Voorzitter! De fractie van D66 wil in de aangevraagde interpellatie meedoen en steunt dus het verzoek. Het lijkt mij belangrijk dat wij vandaag het debat houden, wat mijn fractie betreft het liefst vanmiddag en niet vanavond.

De heer Hillen (CDA):

Wat ons betreft ook zo spoedig mogelijk.

Mevrouw Halsema (GroenLinks):

Ook wij sluiten ons aan bij de wens een interpellatiedebat te houden.

De voorzitter:

Ook hierover zal ik een nader voorstel doen. Ik hoop dat u hiermee kunt instemmen, mijnheer De Wit.

De heer De Wit (SP):

Ja, akkoord.

De voorzitter:

Het woord is aan de heer Van der Steenhoven.

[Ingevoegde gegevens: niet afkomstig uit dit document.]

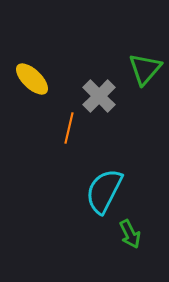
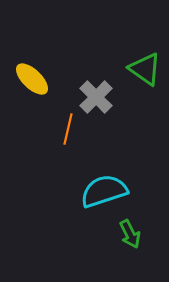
green triangle: rotated 36 degrees counterclockwise
gray cross: moved 3 px left, 1 px down
orange line: moved 1 px left, 1 px down
cyan semicircle: rotated 45 degrees clockwise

De heer Van der Steenhoven (GroenLinks):

Mevrouw de voorzitter! Wij hebben begrepen dat de Oost-Europabank begin volgend jaar een besluit neemt over de financiering van de ontmanteling van twee kerncentrales in Oekraïne. Wij vragen het kabinet om een brief met zijn mening hierover, zodat wij eventueel erover met het kabinet kunnen discussiëren. Wij vragen dit vooral aan de ministers Pronk en Zalm, omdat wij denken dat bij dit project aan nogal wat randvoorwaarden op het gebied van veiligheid en financiën niet voldaan is. Wij ontvangen graag een brief van het kabinet voordat de Oost-Europabank een definitieve beslissing neemt.

De voorzitter:

Ik stel voor, het stenogram van dit gedeelte van de vergadering door te geleiden naar het kabinet.

Daartoe wordt besloten.

De voorzitter:

Voordat wij gaan stemmen, schors ik de vergadering enkele ogenblikken. Dit geeft ons de gelegenheid nog even de agenda van vandaag te bekijken. Na de stemmingen zal ik de Kamer een nader voorstel daarover doen.

De vergadering wordt enkele minuten geschorst.